INPUT DATA section start

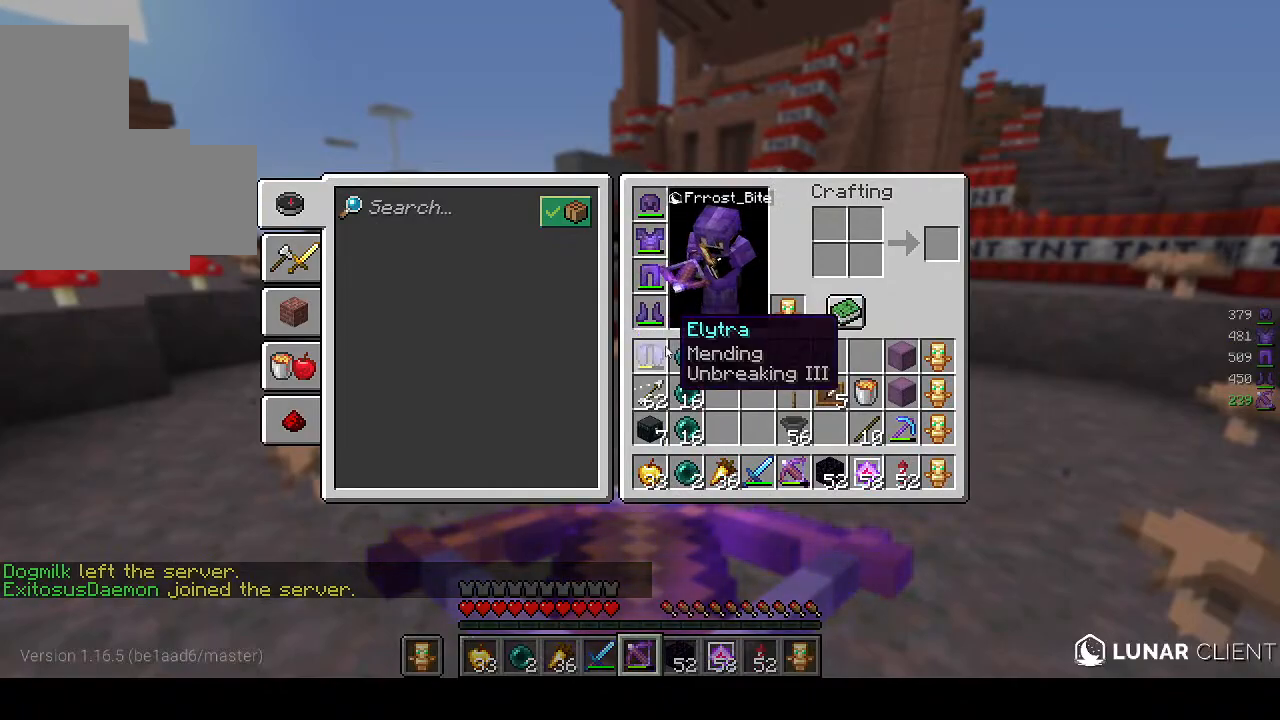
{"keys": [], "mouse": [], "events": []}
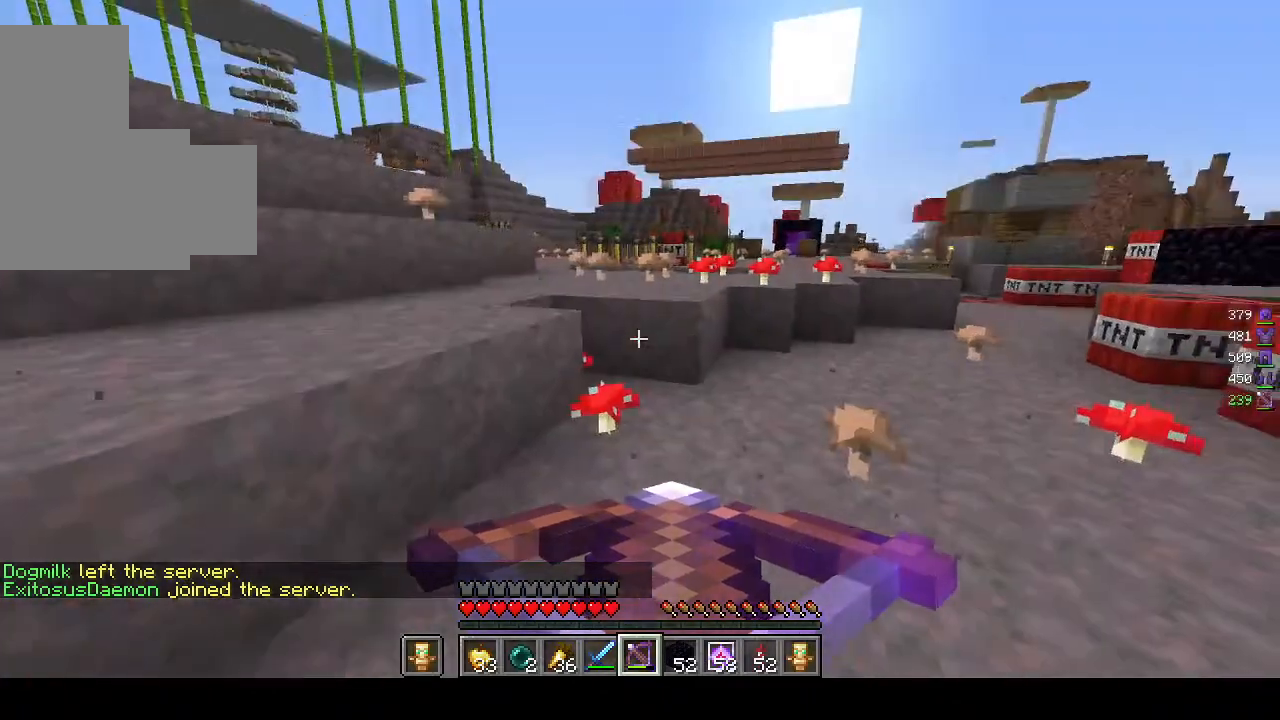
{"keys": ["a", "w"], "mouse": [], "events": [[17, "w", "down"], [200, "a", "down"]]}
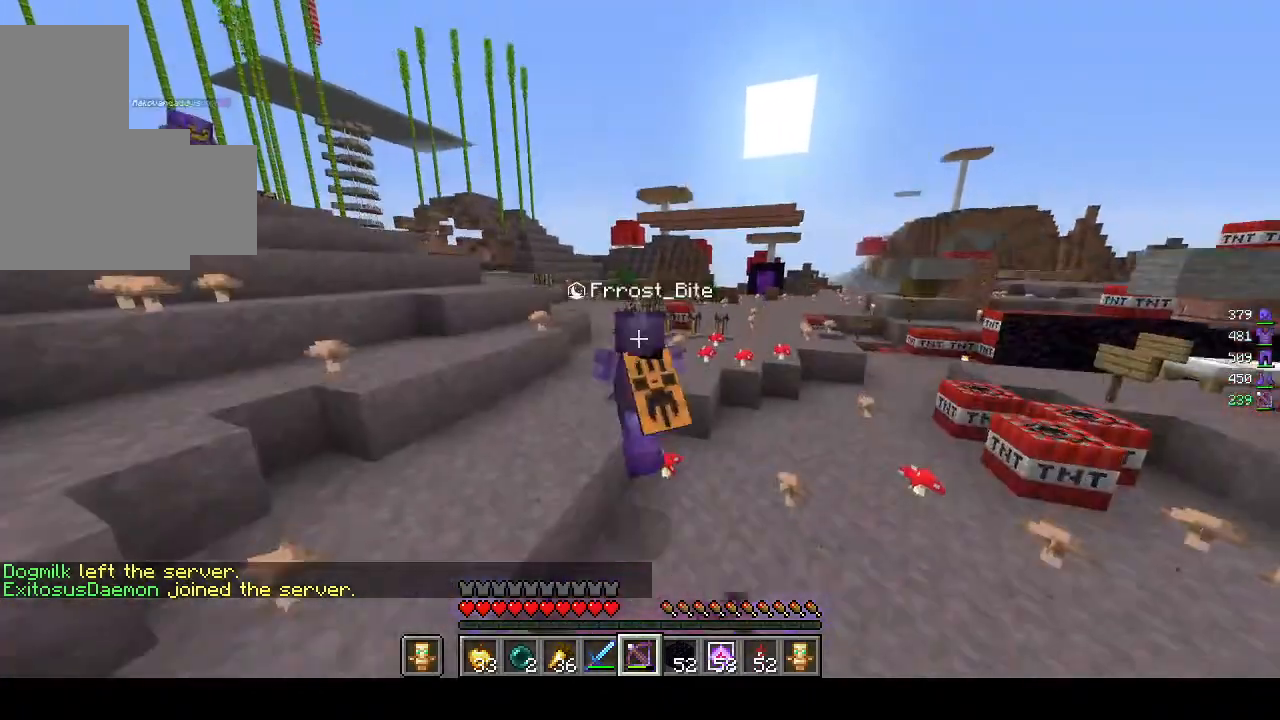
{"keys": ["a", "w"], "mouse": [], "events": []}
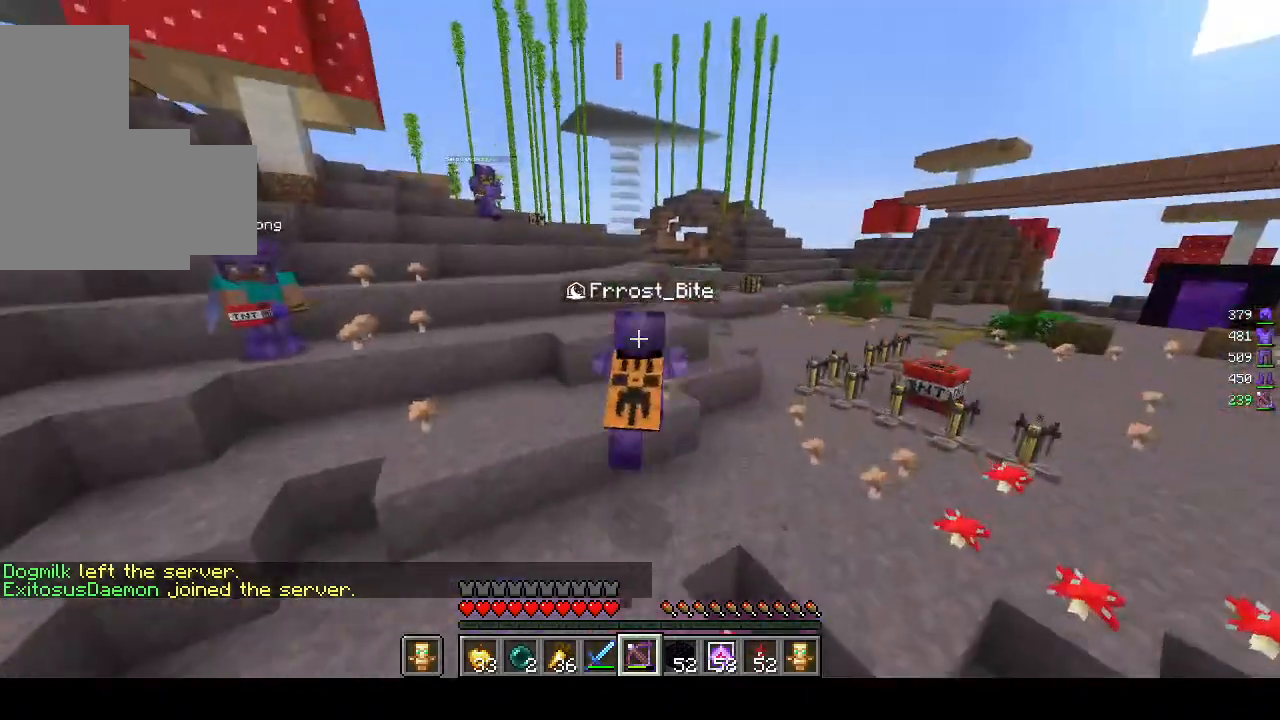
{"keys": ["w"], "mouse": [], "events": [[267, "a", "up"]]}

INPUT DATA section end

* WHAT YOU WILL DO
Print the material above exactly, skipping its images.

* PROBLEM SOLUTION
{"keys": [], "mouse": [], "events": []}
{"keys": ["a", "w"], "mouse": [], "events": [[17, "w", "down"], [200, "a", "down"]]}
{"keys": ["a", "w"], "mouse": [], "events": []}
{"keys": ["w"], "mouse": [], "events": [[267, "a", "up"]]}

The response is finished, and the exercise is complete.